People who know me know that I’m not the type to get aggressive or angry, especially with people I don’t know. I give people the benefit of the doubt and let most things slide, figuring there isn’t much point in getting in people’s faces and that most of the time, however misguided, people mean well. I’ve always been an easy-going person, and I find that being angry and spiteful just requires too much energy to be worth it. But this was, without a doubt, the closest I’ve come to blowing up in someone’s face. The last comment took the cake, and my mind was rife with all of the harsh things I could have said in retort.

But I didn’t. And although there’s a part of me that wishes I had, at the same time I would have said things that would have brought me down to that person’s level (well, probably even lower). Which is not the person I aim to be.

I had a conversation a while back with a classmate about public illness. And he recognized that many people who have adverse health situations just want to be treated the same way as everybody else, without a spotlight shined on their differences. Now, I don’t purport to speak for everybody with a disability, but this seems like common courtesy to me. Just because I’m in a chair doesn’t mean you can make asinine comments. Pleasantries are fine, and a bit of discretion in speaking goes a long way.
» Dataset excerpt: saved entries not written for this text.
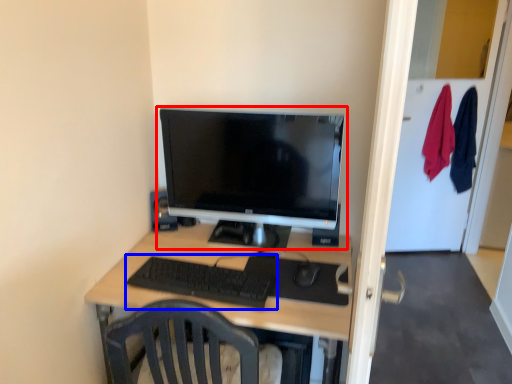
Question: Which object appears closest to the camera in this image, computer monitor (highlighted by a red box) or computer keyboard (highlighted by a blue box)?

Choices:
 (A) computer monitor
 (B) computer keyboard

Answer: (B)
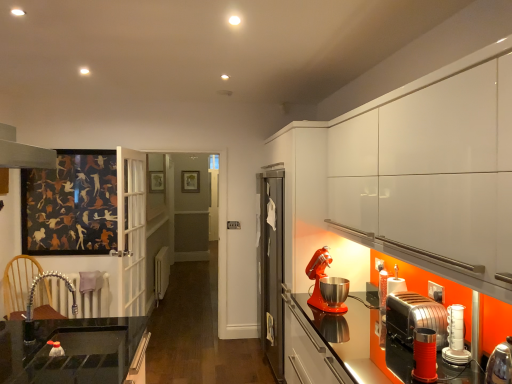
Question: Does metallic red stand mixer at right, the fourth kitchen appliance from the front, contain wooden picture frame at center?

Choices:
 (A) no
 (B) yes

Answer: (A)

Question: Is metallic red stand mixer at right, placed as the first kitchen appliance when sorted from back to front, oriented towards wooden picture frame at center?

Choices:
 (A) yes
 (B) no

Answer: (B)

Question: From the image's perspective, is metallic red stand mixer at right, placed as the first kitchen appliance when sorted from back to front, located above wooden picture frame at center?

Choices:
 (A) yes
 (B) no

Answer: (B)

Question: Are metallic red stand mixer at right, the fourth kitchen appliance from the front, and wooden picture frame at center located far from each other?

Choices:
 (A) yes
 (B) no

Answer: (A)

Question: Is metallic red stand mixer at right, the fourth kitchen appliance from the front, turned away from wooden picture frame at center?

Choices:
 (A) no
 (B) yes

Answer: (A)

Question: From a real-world perspective, is metallic red stand mixer at right, placed as the first kitchen appliance when sorted from back to front, located beneath wooden picture frame at center?

Choices:
 (A) no
 (B) yes

Answer: (B)

Question: Considering the relative sizes of metallic red stand mixer at right, the fourth kitchen appliance from the front, and white glossy toaster at lower right, the second kitchen appliance when ordered from front to back, in the image provided, is metallic red stand mixer at right, the fourth kitchen appliance from the front, shorter than white glossy toaster at lower right, the second kitchen appliance when ordered from front to back,?

Choices:
 (A) no
 (B) yes

Answer: (A)

Question: From the image's perspective, is metallic red stand mixer at right, the fourth kitchen appliance from the front, above white glossy toaster at lower right, the second kitchen appliance when ordered from front to back?

Choices:
 (A) yes
 (B) no

Answer: (A)

Question: Can we say metallic red stand mixer at right, placed as the first kitchen appliance when sorted from back to front, lies outside white glossy toaster at lower right, the 3th kitchen appliance when ordered from back to front?

Choices:
 (A) yes
 (B) no

Answer: (A)

Question: Does metallic red stand mixer at right, placed as the first kitchen appliance when sorted from back to front, have a smaller size compared to white glossy toaster at lower right, the second kitchen appliance when ordered from front to back?

Choices:
 (A) no
 (B) yes

Answer: (A)

Question: Does metallic red stand mixer at right, placed as the first kitchen appliance when sorted from back to front, turn towards white glossy toaster at lower right, the 3th kitchen appliance when ordered from back to front?

Choices:
 (A) no
 (B) yes

Answer: (A)

Question: From a real-world perspective, is metallic red stand mixer at right, the fourth kitchen appliance from the front, located higher than white glossy toaster at lower right, the second kitchen appliance when ordered from front to back?

Choices:
 (A) no
 (B) yes

Answer: (B)

Question: Does metallic red toaster at lower right, positioned as the 1th kitchen appliance in front-to-back order, have a larger size compared to wooden picture frame at center?

Choices:
 (A) yes
 (B) no

Answer: (B)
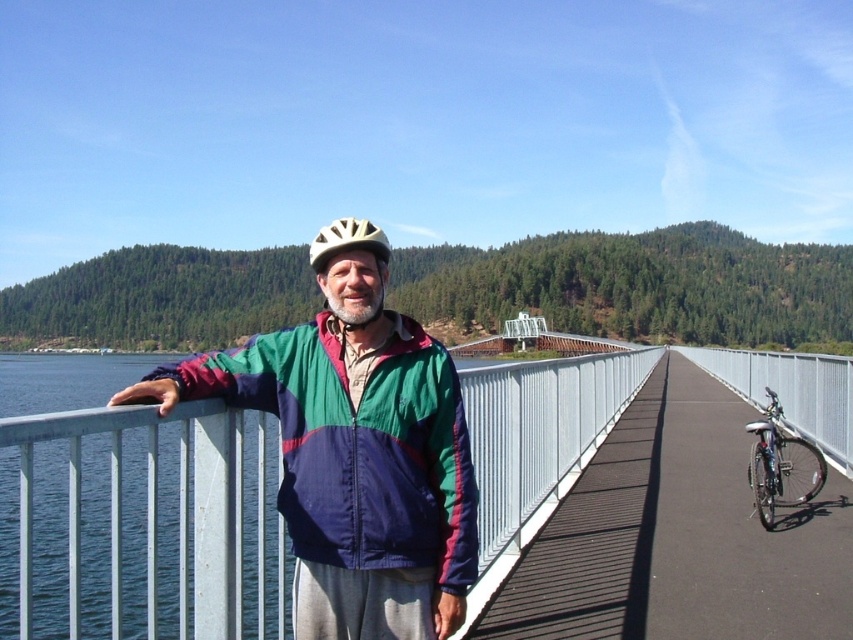
Does silver metallic bicycle at right have a greater height compared to matte yellow helmet at center?

No.

Is point (769, 410) positioned before point (343, 248)?

No.

Between point (751, 433) and point (380, 253), which one is positioned behind?

Point (751, 433)

Find the location of a particular element. This screenshot has height=640, width=853. silver metallic bicycle at right is located at coordinates (781, 465).

Is multicolored fabric jacket at center to the left of matte yellow helmet at center from the viewer's perspective?

In fact, multicolored fabric jacket at center is to the right of matte yellow helmet at center.

Who is more distant from viewer, (291, 481) or (350, 230)?

Point (350, 230)

This screenshot has height=640, width=853. In order to click on multicolored fabric jacket at center in this screenshot , I will do `click(358, 445)`.

Can you confirm if multicolored fabric jacket at center is bigger than silver metallic bicycle at right?

No, multicolored fabric jacket at center is not bigger than silver metallic bicycle at right.

Who is positioned more to the right, multicolored fabric jacket at center or silver metallic bicycle at right?

From the viewer's perspective, silver metallic bicycle at right appears more on the right side.

Where is `multicolored fabric jacket at center`? The width and height of the screenshot is (853, 640). multicolored fabric jacket at center is located at coordinates (358, 445).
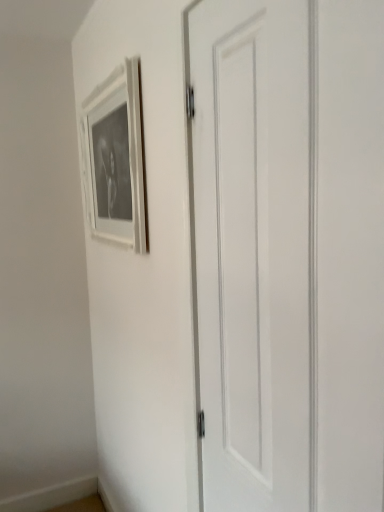
Question: Is white matte picture frame at upper left surrounding white matte door at center?

Choices:
 (A) yes
 (B) no

Answer: (B)

Question: Is white matte picture frame at upper left positioned before white matte door at center?

Choices:
 (A) yes
 (B) no

Answer: (B)

Question: Is white matte picture frame at upper left oriented away from white matte door at center?

Choices:
 (A) no
 (B) yes

Answer: (A)

Question: From the image's perspective, would you say white matte picture frame at upper left is shown under white matte door at center?

Choices:
 (A) yes
 (B) no

Answer: (B)

Question: Can you confirm if white matte picture frame at upper left is wider than white matte door at center?

Choices:
 (A) no
 (B) yes

Answer: (B)

Question: From the image's perspective, is white matte picture frame at upper left over white matte door at center?

Choices:
 (A) yes
 (B) no

Answer: (A)

Question: Is white matte door at center looking in the opposite direction of white matte picture frame at upper left?

Choices:
 (A) yes
 (B) no

Answer: (B)

Question: Does white matte door at center appear on the left side of white matte picture frame at upper left?

Choices:
 (A) no
 (B) yes

Answer: (A)

Question: Can you confirm if white matte door at center is bigger than white matte picture frame at upper left?

Choices:
 (A) no
 (B) yes

Answer: (B)

Question: Is white matte door at center in front of white matte picture frame at upper left?

Choices:
 (A) yes
 (B) no

Answer: (A)

Question: From a real-world perspective, is white matte door at center physically above white matte picture frame at upper left?

Choices:
 (A) yes
 (B) no

Answer: (B)

Question: Can you confirm if white matte door at center is thinner than white matte picture frame at upper left?

Choices:
 (A) no
 (B) yes

Answer: (B)

Question: Is white matte picture frame at upper left wider or thinner than white matte door at center?

Choices:
 (A) thin
 (B) wide

Answer: (B)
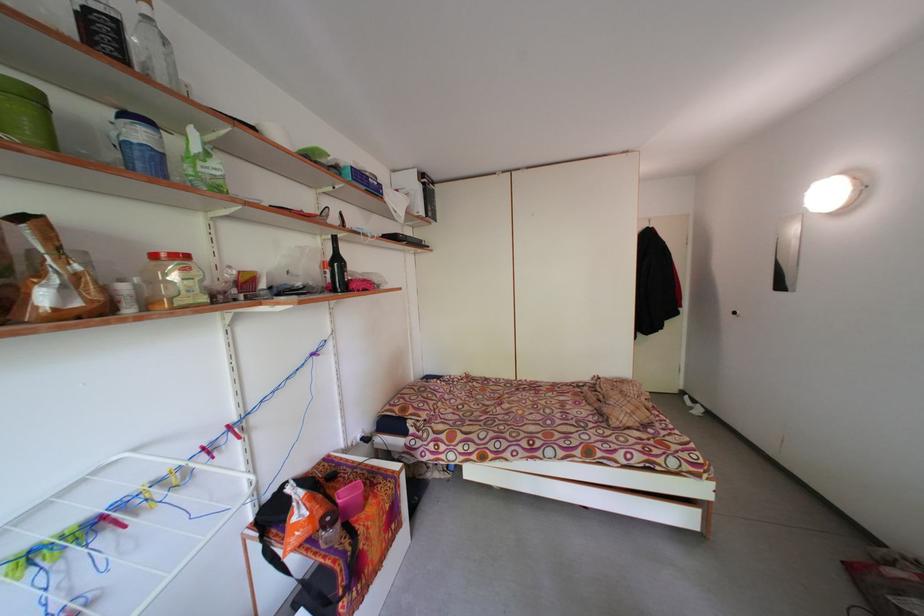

Most of the things I’ve heard people say have been fairly benign, and stories I’ve heard from others dealing with a disability have been much worse. In that sense, I’ve been fortunate so far. And I do feel as though my reactions have changed over time and become more just a recognition of the comments being a reflection purely of the person making them. So they bother me less than they used to.

But please. Don’t tell me I need a bell, and don’t warn me about speeding tickets. I would very greatly appreciate it.